Page excerpt Block Start

Recurrent Events; Theory of Runs; Time Series Analysis; Generating Functions; Probability Distributions

1. Introduction

1.1. Runs Tests for Non-Randomness

A stochastic process generates random outcomes in time or space. Such processes occur widely in the physical and social sciences, as well as in purely practical human activities such as finance, manufacturing, and commerce. Despite their random occurrence―indeed, precisely because of it―the outcomes of a stochastic process will display ordered patterns which a statistically naïve observer may mistakenly interpret as predictively useful information. In recent years, controversial issues over the information content of time series have arisen in a variety of disciplines such as nuclear physics [1] and econophysics (i.e. dynamics of the stock market) [2]. Although it is not possible to prove with certainty that a particular process is random, there are various statistical tests to demonstrate within specified confidence limits that it is not random. Among these, nonparametric runs tests are especially useful, in part because of their ease of implementation and statistical power [3].

1.2. Exclusive Runs

An exclusive run is an unbroken sequence of similar events, ordinarily of a binary nature. For example, a sequence of symbols aabbbaa comprises 2 runs of a’s of length 2 and 1 run of b’s of length 3. If the events a and b occur with fixed probabilities throughout the sequence, the stochastic process is of the Bernoulli kind, and the distribution theory of binary runs [4] can be used to test for non-randomness in permutational ordering of any such empirical sequence of outcomes.

Page excerpt Block End

# [Using the information]
a. Reproduce the passage of the runs-tests excerpt word for word, everything from "1.2. Exclusive Runs" down to "sequence of outcomes.".
b. Convert the lines of the records from the one containing "Standardized activities follow" down to the one containing "align with the" into a Markdown table with the columns Nr and Line, leaving out blank lines.

Task data Block Start

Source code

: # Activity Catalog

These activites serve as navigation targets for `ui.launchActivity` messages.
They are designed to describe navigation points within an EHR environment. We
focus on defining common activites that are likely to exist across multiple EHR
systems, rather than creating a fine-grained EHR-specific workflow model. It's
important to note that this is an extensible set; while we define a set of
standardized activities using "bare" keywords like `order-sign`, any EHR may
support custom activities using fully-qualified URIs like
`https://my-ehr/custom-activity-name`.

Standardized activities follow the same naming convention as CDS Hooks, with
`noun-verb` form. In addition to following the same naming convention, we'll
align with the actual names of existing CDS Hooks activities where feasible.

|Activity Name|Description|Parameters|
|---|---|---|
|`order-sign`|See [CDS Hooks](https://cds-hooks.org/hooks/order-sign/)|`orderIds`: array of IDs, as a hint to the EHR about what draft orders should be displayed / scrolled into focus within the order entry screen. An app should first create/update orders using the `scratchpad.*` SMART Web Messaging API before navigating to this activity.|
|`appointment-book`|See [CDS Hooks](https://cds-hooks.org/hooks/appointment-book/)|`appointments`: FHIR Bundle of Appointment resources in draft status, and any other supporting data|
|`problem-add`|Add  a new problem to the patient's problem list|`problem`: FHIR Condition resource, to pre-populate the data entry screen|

Task data Block End

# [Answers per task]
a.
1.2. Exclusive Runs

An exclusive run is an unbroken sequence of similar events, ordinarily of a binary nature. For example, a sequence of symbols aabbbaa comprises 2 runs of a’s of length 2 and 1 run of b’s of length 3. If the events a and b occur with fixed probabilities throughout the sequence, the stochastic process is of the Bernoulli kind, and the distribution theory of binary runs [4] can be used to test for non-randomness in permutational ordering of any such empirical sequence of outcomes.

b.
| Nr | Line |
|---|---|
| 1 | Standardized activities follow the same naming convention as CDS Hooks, with |
| 2 | `noun-verb` form. In addition to following the same naming convention, we'll |
| 3 | align with the actual names of existing CDS Hooks activities where feasible. |